ASM problem in C6474

Mounir BAHTAT82529

Other Parts Discussed in Thread: TMS320C6474

Hello,

I've coded an assembly function on C64x+ of the EVM TMS320C6474 board, but the execution time is not as expected : the number of cycles my asm function performs should lead to 19 ms as the execution time (according to theory .. by counting the number of cycles of my function), however, i obtain on the board 37 ms .. the only explanation i found of that difference is because "memory stalls" especially that my asm function uses data on DDR and L2 .. i'm wandering then if it's normal to get those results, knowing that i'm activating the cache .. is memory stalls the only factor that could lead to that difference ?

note :

- data is aligned carefully so as to have adjacent data treated by the algorithm (no far jumps in DDR or L2)

over 14 years ago

0 DanRinkes over 14 years ago

TI__Expert 8055 points

Mounir,

It is normal to get some memory stalls when using cache. But I would suspect something is not right if it's causing a function to take twice as long as expected.

1- How many times are you running this code to get your numbers? If you only run it once, then cache will help a bit, but you'll get a miss on every new cache line simply because this is the first time these values have been accessed. If you run the code in a loop, and then take the average number of cucles, that will give you a more representative number.

2- How are you measuring the number of cycles? Are you starting a counter when you enter your .asm function, and then stopping it when you exit? If so, could there be any interrupts occurring while in your function?

3 - How big is your cache configured to be?

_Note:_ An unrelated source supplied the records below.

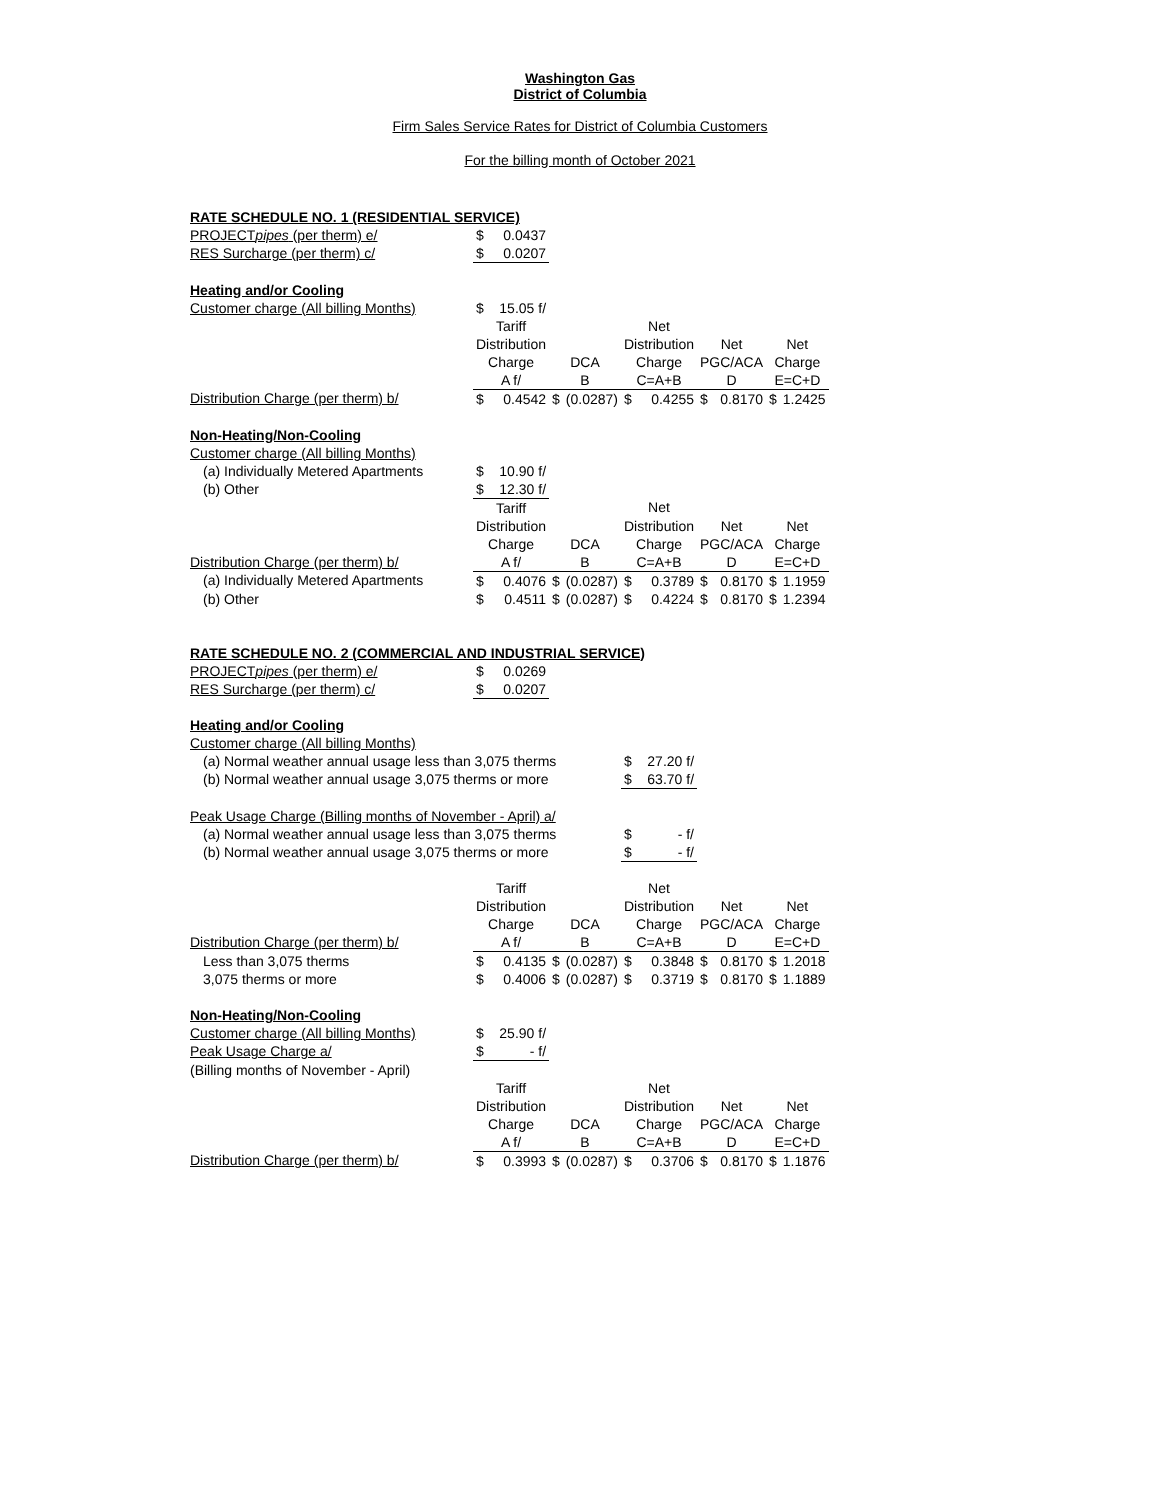Washington Gas
District of Columbia
Firm Sales Service Rates for District of Columbia Customers
For the billing month of October 2021
| RATE SCHEDULE NO. 1 (RESIDENTIAL SERVICE) | | | | | | | | | | |
| PROJECT pipes (per therm) e/ | $ | 0.0437 | | | | | | | | |
| RES Surcharge (per therm) c/ | $ | 0.0207 | | | | | | | | |
| Heating and/or Cooling | | | | | | | | | | |
| Customer charge (All billing Months) | $ | 15.05 f/ | | | | | | | | |
| | Tariff | | | | Net | | | | | |
| | Distribution | | | | Distribution | | Net | | Net | |
| | Charge | | DCA | | Charge | | PGC/ACA | | Charge | |
| | A f/ | | B | | C=A+B | | D | | E=C+D | |
| Distribution Charge (per therm) b/ | $ | 0.4542 | $ | (0.0287) | $ | 0.4255 | $ | 0.8170 | $ | 1.2425 |
| Non-Heating/Non-Cooling | | | | | | | | | | |
| Customer charge (All billing Months) | | | | | | | | | | |
| (a) Individually Metered Apartments | $ | 10.90 f/ | | | | | | | | |
| (b) Other | $ | 12.30 f/ | | | | | | | | |
| | Tariff | | | | Net | | | | | |
| | Distribution | | | | Distribution | | Net | | Net | |
| | Charge | | DCA | | Charge | | PGC/ACA | | Charge | |
| Distribution Charge (per therm) b/ | A f/ | | B | | C=A+B | | D | | E=C+D | |
| (a) Individually Metered Apartments | $ | 0.4076 | $ | (0.0287) | $ | 0.3789 | $ | 0.8170 | $ | 1.1959 |
| (b) Other | $ | 0.4511 | $ | (0.0287) | $ | 0.4224 | $ | 0.8170 | $ | 1.2394 |
| RATE SCHEDULE NO. 2 (COMMERCIAL AND INDUSTRIAL SERVICE) | | | | | | | | | | |
| PROJECT pipes (per therm) e/ | $ | 0.0269 | | | | | | | | |
| RES Surcharge (per therm) c/ | $ | 0.0207 | | | | | | | | |
| Heating and/or Cooling | | | | | | | | | | |
| Customer charge (All billing Months) | | | | | | | | | | |
| (a) Normal weather annual usage less than 3,075 therms | | | | | $ | 27.20 f/ | | | | |
| (b) Normal weather annual usage 3,075 therms or more | | | | | $ | 63.70 f/ | | | | |
| Peak Usage Charge (Billing months of November - April) a/ | | | | | | | | | | |
| (a) Normal weather annual usage less than 3,075 therms | | | | | $ | - f/ | | | | |
| (b) Normal weather annual usage 3,075 therms or more | | | | | $ | - f/ | | | | |
| | Tariff | | | | Net | | | | | |
| | Distribution | | | | Distribution | | Net | | Net | |
| | Charge | | DCA | | Charge | | PGC/ACA | | Charge | |
| Distribution Charge (per therm) b/ | A f/ | | B | | C=A+B | | D | | E=C+D | |
| Less than 3,075 therms | $ | 0.4135 | $ | (0.0287) | $ | 0.3848 | $ | 0.8170 | $ | 1.2018 |
| 3,075 therms or more | $ | 0.4006 | $ | (0.0287) | $ | 0.3719 | $ | 0.8170 | $ | 1.1889 |
| Non-Heating/Non-Cooling | | | | | | | | | | |
| Customer charge (All billing Months) | $ | 25.90 f/ | | | | | | | | |
| Peak Usage Charge a/ | $ | - f/ | | | | | | | | |
| (Billing months of November - April) | | | | | | | | | | |
| | Tariff | | | | Net | | | | | |
| | Distribution | | | | Distribution | | Net | | Net | |
| | Charge | | DCA | | Charge | | PGC/ACA | | Charge | |
| | A f/ | | B | | C=A+B | | D | | E=C+D | |
| Distribution Charge (per therm) b/ | $ | 0.3993 | $ | (0.0287) | $ | 0.3706 | $ | 0.8170 | $ | 1.1876 |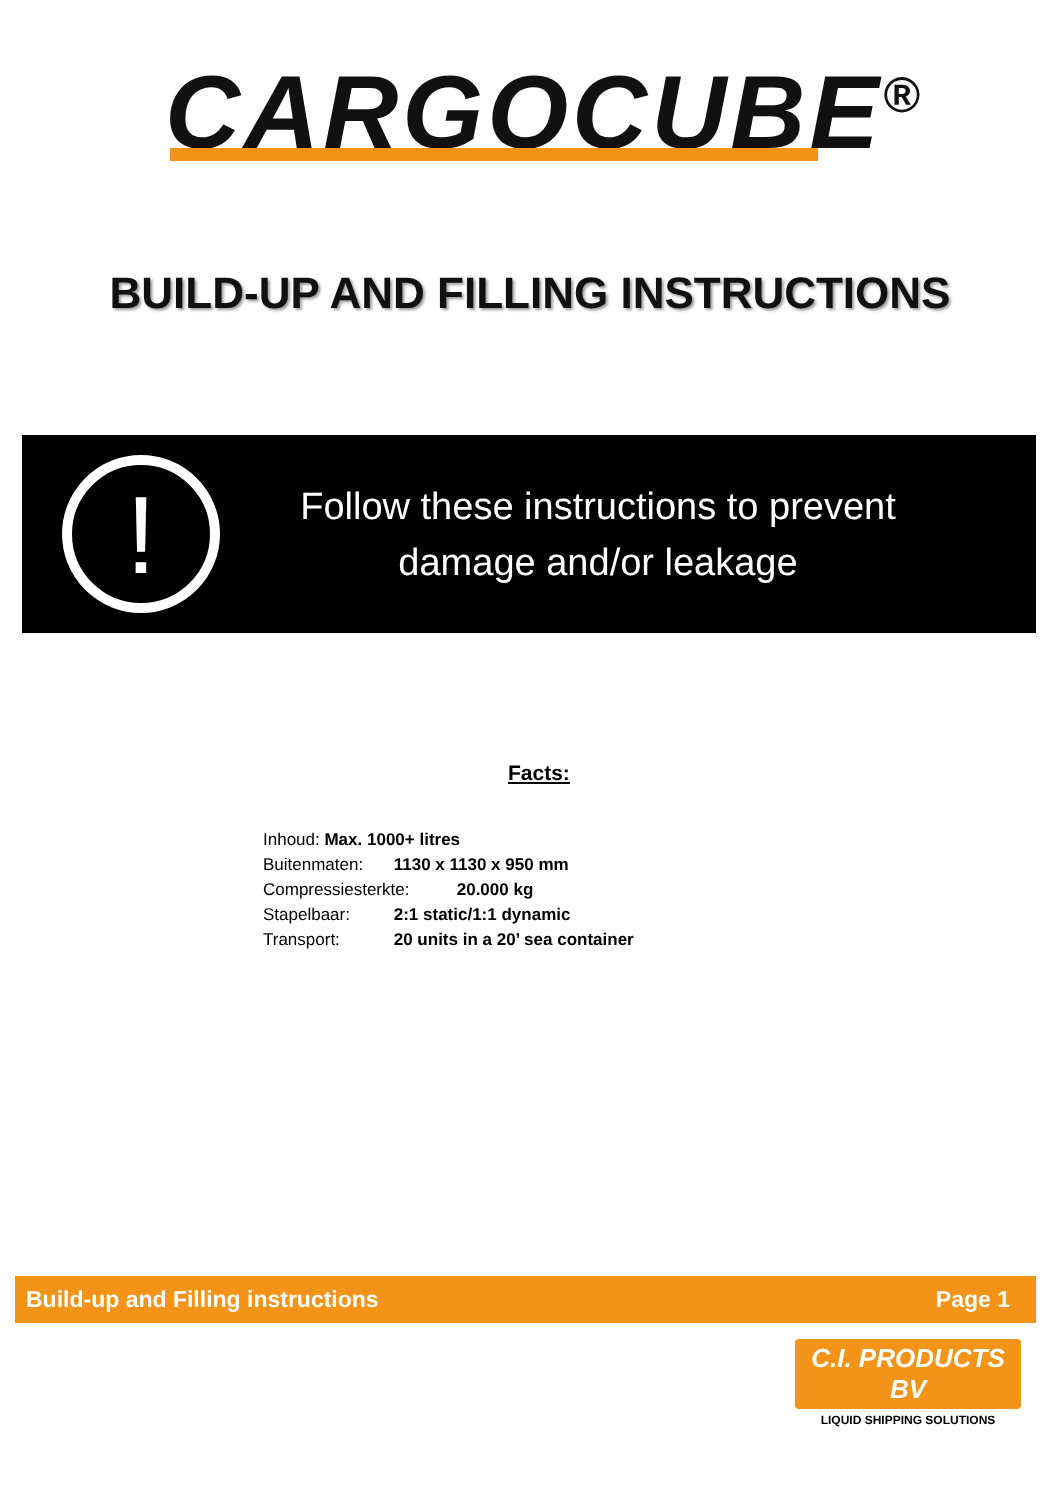CARGOCUBE<sup>®</sup>
BUILD-UP AND FILLING INSTRUCTIONS
!
Follow these instructions to prevent damage and/or leakage
Facts:
Inhoud: Max. 1000+ litres
Buitenmaten: 1130 x 1130 x 950 mm
Compressiesterkte: 20.000 kg
Stapelbaar: 2:1 static/1:1 dynamic
Transport: 20 units in a 20’ sea container
Build-up and Filling instructions Page 1
C.I. PRODUCTS BV
LIQUID SHIPPING SOLUTIONS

Does increasing it's size make a difference?

4- How big is your .asm function? Is it a tight loop? How many times does it get executed in a single call of your function? Any branches? Each time you branch, no matter how far, you incur a delay where the pipeline needs to be flushed.

5 - Sorry, obligated to ask this question....why are you implementing this function in assembly? It's _very_ difficult to hand optimize assembly code that will execute as fast as C6x Compiler optimized C code. There are other types of stalls that could be occurring. Two that come to mind are Cross Path Stalls and Memory Bank Conflict stalls, These can occur in hand written assembly, but the C compiler would avoid them for the most part.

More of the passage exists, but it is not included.